Lee Smith, Monongalia County’s chief medical officer and executive director of the Monongalia County Health Department, said that point was hammered home during a call last week between health department heads and  Catherine Slemp, the commissioner and state health officer for the bureau for public health.

“From the state’s view, the bureau for public health doesn’t have a very high regard for us. We were told earlier this week that the association of local departments really has no one they trust to spend money,” Smith said during a recent work session with the Monongalia County Commission.

The combination of all-hands-on-deck response to COVID-19 mounted by MCHD coupled with a 10-week closure of its income producing clinics and services resulted in losses “measured in the hundreds of thousands of dollars.”

Even so, while nursing homes received emergency aid and the state’s Federally Qualified Healthcare System received more than $10 million in federal funding despite, as in Monongalia County’s case, not necessarily being a part of the COVID-19 response, money for health departments has been hard to come by.

“I think one of the major problems we face is that there’s no representation of our interests at the state level and certainly not at the federal level,” Smith said.

He went on to recount the steady decline in public health resources available statewide over the last decade and noted that when COVID-19 hit, the reaction of the Department of Health and Human Resources was to begin pulling responsibilities away from health departments instead of backing them up.

He used the DHHR’s plan to train 300 people to perform contact tracing as one example. The removal of personal protective equipment dispersal from health departments in favor of offices of emergency management is another.

“I’m sensitive to things being taken from our wheelhouse. If someone reaches into my shop and takes something out of there that I used to do and felt comfortable doing, and the money follows it out, then I’m sensitive to that,” Smith said. “There’s this tension between the DHHR wanting to assert their own importance versus what we do at the local level. Unfortunately, they hold the purse strings.”

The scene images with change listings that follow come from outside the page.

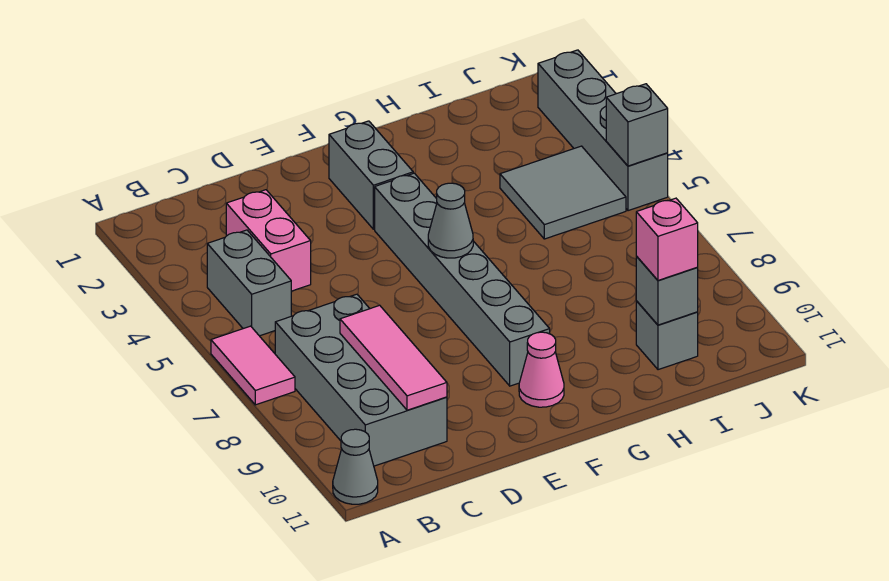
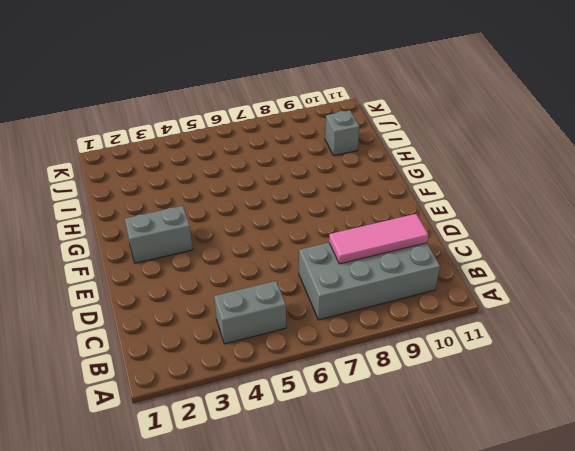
none -> pink 1x2 tile [211,326,295,405]
none -> grey 1x1 cone [333,429,378,504]
none -> pink 1x2 brick [226,190,311,291]

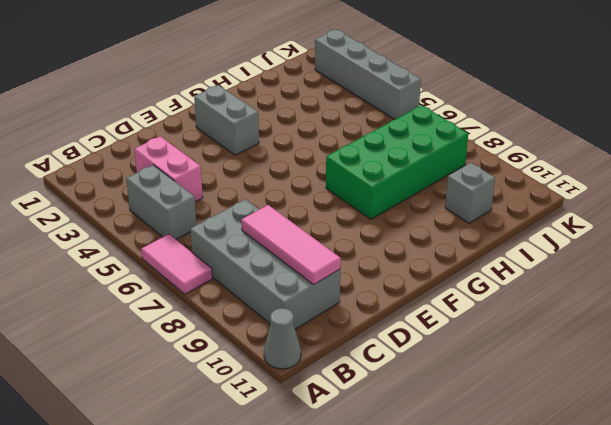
green 2x4 brick [326,106,468,219] -> none
none -> grey 1x6 brick [375,173,550,386]
none -> pink 1x1 cone [519,332,564,407]
none -> grey 2x2 tile [500,146,626,239]

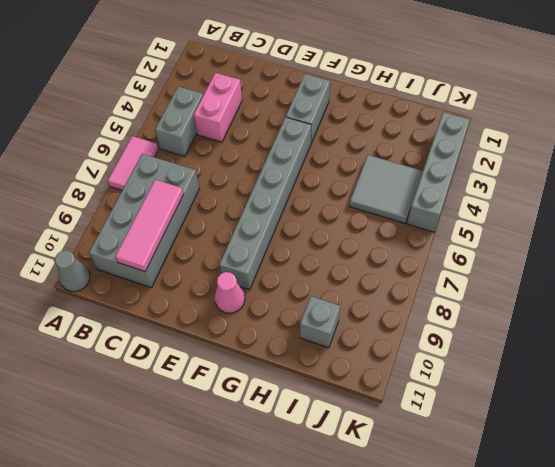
none -> grey 1x1 cone [428,183,473,258]
none -> grey 1x1 brick [636,256,698,325]
none -> grey 1x1 brick [606,84,668,166]

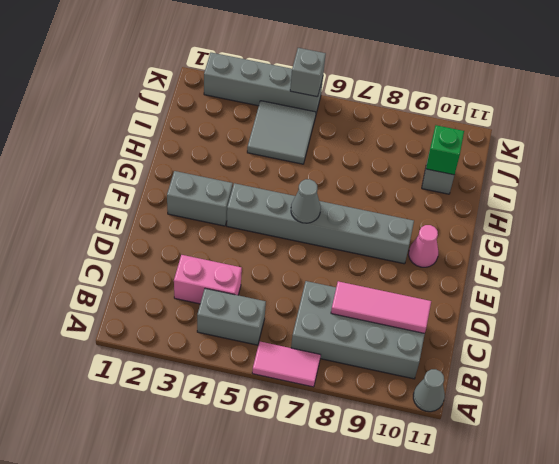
green 1x1 brick [426,125,464,175] -> grey 1x1 brick [636,256,698,325]
none -> pink 1x1 brick [636,198,698,280]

Sam Chico, president of the Monongalia County Board of Health, said he believes the state views all local health departments the same despite the fact that there are departments with less than two full-time employees while MCHD has more than 40 and is the state’s only academic health department.

Smith agreed.

“If Logan County can’t stand up a response, that’s understandable. They have one and a half full-time individuals. But if we can stand up a response, or another county, then why do we not receive any support?” Smith said. “We hear from leadership, ‘You guys are doing a good job up there,’ but it doesn’t translate to funding. It doesn’t translate to the support we need.”

Chico also noted the DHHR doesn’t allow health departments to charge sustainable rates for the services they provide.

“If they want us to be self-sufficient, take the handcuffs off. We submit a rate schedule not to make money but to break even, and they reject it,” Chico said. “Sheetz comes in and puts $3 million into a new location. They submit a permit application that’s 1,000 pages with 100 pages of blueprints and all we’re allowed to bill is $250.”

A health department in Pennsylvania doing a similar job would charge $2,500, Smith explained.

For its part, the commission said it would provide a letter of support for grant funds that would allow MCHD to expand its academic efforts.

It also said it would like to sit down with DHHR leadership to discuss the issues.

“The way they’re treating you is the way the state always treats us … ‘Oh, you’re big enough. You can take care of it.’ Commissioner Tom Bloom said. “I’ll tell you right now, we need you. We’ve learned very clearly that we’d rather call you and have you actually answer then call the state and wait.”

In the meantime, Commission President Ed Hawkins said, all parties need to continue to press the issue.

“If the governor still believes that the squeaky wheel gets the grease, we’ll squeak. I’ve stated that before,” he said. “I don’t want to be sounding like we’re the only county in this state, but we’re one of the few counties making money for this state.”